Der für mich große Unbekannte mit dem Namen Deszö Kosztolányi wurde 1885 in Österreich-Ungarn geboren, er starb 1936 in Budapest. Kosztolányi, so verrät die Autoreninfo, wurde als großerer Erneuerer der ungarischen Literatur gefeiert. Er übersetzte große Namen wie Shakespeare, Oscar Wilde, Heinrich Heine und auch Thomas Mann ins Ungarische. Der Klappentext, der unlängst im Rowohlt Verlag erschienen Ausgabe, geizt nicht mit Superlativen: Kosztolányis Romane NERO und »Ein Held seiner Zeit« zählten zur Weltliteratur und Kosztolányi sei, so wird ein Rezensent des Romans zitiert, „der ungarische Thomas Mann.

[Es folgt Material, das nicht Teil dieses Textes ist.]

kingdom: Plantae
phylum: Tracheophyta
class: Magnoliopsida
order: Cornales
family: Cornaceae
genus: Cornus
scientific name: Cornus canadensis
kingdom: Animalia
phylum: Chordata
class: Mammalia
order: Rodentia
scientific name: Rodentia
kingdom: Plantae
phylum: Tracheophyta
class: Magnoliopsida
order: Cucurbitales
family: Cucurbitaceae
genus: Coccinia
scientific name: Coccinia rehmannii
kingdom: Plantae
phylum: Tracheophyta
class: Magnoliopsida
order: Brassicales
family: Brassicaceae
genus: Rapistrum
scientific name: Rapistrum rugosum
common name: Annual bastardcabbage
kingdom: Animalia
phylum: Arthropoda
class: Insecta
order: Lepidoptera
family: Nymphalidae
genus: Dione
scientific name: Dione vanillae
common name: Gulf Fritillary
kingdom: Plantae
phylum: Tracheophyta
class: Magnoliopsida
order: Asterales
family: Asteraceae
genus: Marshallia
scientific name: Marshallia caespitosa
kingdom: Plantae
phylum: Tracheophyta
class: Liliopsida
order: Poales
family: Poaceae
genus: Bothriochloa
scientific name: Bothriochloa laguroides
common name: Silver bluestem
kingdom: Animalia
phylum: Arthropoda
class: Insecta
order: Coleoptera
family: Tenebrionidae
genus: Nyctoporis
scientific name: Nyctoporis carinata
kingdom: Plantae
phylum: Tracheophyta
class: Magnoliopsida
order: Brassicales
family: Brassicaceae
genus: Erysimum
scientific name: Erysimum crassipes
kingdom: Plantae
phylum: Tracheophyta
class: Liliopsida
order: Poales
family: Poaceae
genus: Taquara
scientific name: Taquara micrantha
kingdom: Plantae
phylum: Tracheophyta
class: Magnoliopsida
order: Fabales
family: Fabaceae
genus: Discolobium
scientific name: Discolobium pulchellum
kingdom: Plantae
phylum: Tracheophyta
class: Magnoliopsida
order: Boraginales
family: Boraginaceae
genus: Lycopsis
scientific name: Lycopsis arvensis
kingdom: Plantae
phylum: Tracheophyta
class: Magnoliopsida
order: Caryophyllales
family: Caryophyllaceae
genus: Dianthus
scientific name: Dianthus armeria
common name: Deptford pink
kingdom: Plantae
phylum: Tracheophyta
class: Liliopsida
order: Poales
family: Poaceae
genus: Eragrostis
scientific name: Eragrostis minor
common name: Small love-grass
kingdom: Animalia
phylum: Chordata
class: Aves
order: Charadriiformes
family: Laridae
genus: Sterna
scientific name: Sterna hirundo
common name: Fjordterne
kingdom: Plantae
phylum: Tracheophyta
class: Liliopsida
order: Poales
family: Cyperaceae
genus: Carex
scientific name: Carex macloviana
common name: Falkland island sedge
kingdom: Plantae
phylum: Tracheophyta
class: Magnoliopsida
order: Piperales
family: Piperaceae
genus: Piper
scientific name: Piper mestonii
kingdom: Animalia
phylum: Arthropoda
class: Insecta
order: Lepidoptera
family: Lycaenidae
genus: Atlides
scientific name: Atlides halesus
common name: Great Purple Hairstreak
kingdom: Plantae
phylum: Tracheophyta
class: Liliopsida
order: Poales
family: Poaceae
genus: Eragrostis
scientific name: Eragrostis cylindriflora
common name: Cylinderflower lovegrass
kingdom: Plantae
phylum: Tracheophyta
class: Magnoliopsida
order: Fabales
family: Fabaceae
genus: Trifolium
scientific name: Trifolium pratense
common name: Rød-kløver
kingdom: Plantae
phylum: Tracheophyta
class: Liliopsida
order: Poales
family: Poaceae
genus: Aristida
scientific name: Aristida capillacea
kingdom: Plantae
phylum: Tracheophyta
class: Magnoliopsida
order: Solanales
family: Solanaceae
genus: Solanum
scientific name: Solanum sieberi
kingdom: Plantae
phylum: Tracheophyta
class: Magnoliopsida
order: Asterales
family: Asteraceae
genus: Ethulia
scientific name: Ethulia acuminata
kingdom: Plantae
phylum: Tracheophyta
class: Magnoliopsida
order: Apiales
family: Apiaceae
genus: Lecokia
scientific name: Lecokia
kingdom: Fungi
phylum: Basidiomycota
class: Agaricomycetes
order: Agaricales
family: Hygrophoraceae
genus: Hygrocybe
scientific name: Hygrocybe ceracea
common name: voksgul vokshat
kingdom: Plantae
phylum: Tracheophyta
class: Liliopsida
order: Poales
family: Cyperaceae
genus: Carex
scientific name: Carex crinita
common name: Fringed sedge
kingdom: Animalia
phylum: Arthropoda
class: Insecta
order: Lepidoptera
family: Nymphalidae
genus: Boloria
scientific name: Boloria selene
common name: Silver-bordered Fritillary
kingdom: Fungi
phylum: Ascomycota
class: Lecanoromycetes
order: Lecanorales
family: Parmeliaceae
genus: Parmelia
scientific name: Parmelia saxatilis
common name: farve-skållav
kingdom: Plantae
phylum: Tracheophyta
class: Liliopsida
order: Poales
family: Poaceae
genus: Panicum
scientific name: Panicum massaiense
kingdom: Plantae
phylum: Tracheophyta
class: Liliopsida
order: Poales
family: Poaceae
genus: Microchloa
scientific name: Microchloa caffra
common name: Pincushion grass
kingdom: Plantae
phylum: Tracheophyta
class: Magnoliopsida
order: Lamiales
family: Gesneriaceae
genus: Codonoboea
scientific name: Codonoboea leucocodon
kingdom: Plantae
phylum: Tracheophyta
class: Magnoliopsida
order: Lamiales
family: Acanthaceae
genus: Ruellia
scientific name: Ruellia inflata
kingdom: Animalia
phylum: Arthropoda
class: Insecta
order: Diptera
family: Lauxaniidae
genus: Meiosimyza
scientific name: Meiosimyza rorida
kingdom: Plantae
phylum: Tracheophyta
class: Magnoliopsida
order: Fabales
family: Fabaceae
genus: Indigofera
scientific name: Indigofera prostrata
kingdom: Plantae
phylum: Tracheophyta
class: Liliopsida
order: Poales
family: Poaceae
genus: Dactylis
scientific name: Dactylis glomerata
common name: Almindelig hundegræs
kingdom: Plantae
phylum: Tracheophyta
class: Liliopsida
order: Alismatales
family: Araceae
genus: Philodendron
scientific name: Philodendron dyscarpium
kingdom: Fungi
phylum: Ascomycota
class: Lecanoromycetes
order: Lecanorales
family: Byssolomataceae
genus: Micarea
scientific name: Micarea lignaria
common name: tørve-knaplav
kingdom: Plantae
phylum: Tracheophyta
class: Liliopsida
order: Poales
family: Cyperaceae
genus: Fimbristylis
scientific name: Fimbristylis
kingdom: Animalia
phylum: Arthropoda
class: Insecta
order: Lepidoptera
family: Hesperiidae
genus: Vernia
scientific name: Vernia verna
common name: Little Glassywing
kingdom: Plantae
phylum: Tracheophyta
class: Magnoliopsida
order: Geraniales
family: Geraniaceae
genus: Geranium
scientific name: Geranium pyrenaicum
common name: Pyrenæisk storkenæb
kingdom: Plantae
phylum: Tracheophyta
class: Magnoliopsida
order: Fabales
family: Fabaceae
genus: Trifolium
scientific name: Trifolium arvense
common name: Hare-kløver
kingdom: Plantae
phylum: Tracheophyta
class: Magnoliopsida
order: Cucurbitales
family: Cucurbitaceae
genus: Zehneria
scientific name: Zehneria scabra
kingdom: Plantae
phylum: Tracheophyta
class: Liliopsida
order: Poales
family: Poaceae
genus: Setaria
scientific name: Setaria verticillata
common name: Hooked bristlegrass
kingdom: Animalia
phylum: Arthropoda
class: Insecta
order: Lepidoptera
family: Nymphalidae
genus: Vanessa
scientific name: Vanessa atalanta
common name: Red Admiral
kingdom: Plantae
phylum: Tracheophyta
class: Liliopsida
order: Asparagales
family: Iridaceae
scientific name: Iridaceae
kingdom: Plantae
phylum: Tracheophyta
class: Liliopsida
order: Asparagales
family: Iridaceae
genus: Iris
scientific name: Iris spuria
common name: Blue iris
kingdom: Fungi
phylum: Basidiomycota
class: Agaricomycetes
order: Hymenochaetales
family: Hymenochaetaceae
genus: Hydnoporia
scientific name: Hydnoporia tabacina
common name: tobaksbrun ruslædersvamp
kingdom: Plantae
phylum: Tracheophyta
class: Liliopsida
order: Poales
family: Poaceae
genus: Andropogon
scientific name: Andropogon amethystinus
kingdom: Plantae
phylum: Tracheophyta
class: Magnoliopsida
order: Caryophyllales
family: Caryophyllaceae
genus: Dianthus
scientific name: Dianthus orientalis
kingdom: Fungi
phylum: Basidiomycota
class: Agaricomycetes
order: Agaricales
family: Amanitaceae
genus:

Nero. Gibt es einen bekannteren römischen Kaiser? Mit Ausnahme von Julius Caesar vielleicht? Nero ist berühmt und berüchtigt. Allerhand wird im nachgesagt. Rom soll er angezündet haben, um Platz für den Bau seines – selbst für römische Maßstäbe – gigantischen Palasts, die Domus Aurea, zu schaffen. Ob es Nero belustigt hätte, dass er Namenspate des legendären Brennprogramms Nero Burning Rom wurde? Die antiken Quellen, etwa Sueton und Tacitus, sprudeln über mit Erzählungen von Schandtaten begangen von dem Mann, der von 54 bis zu seinem Selbstmord 68 die Geschicke des gewaltigen römischen Imperiums lenkte. Eine lächerliche Figur sei er gewesen, ein geradezu Wahnsinniger. Ein untersetzter rothaariger Mann, der sich zum Dichter berufen fühlte. Mild in den ersten Jahren seiner Regentschaft, blutdurstig in seinen letzten Jahren. Er soll mit großer Brutalität Christen verfolgt haben. Er soll seinen Stiefbruder, seine Mutter, seine Ehefrau und zahllose weitere Menschen ermordet haben. So die Chronisten. Über die Frage, was davon stimmt, streiten die Historiker.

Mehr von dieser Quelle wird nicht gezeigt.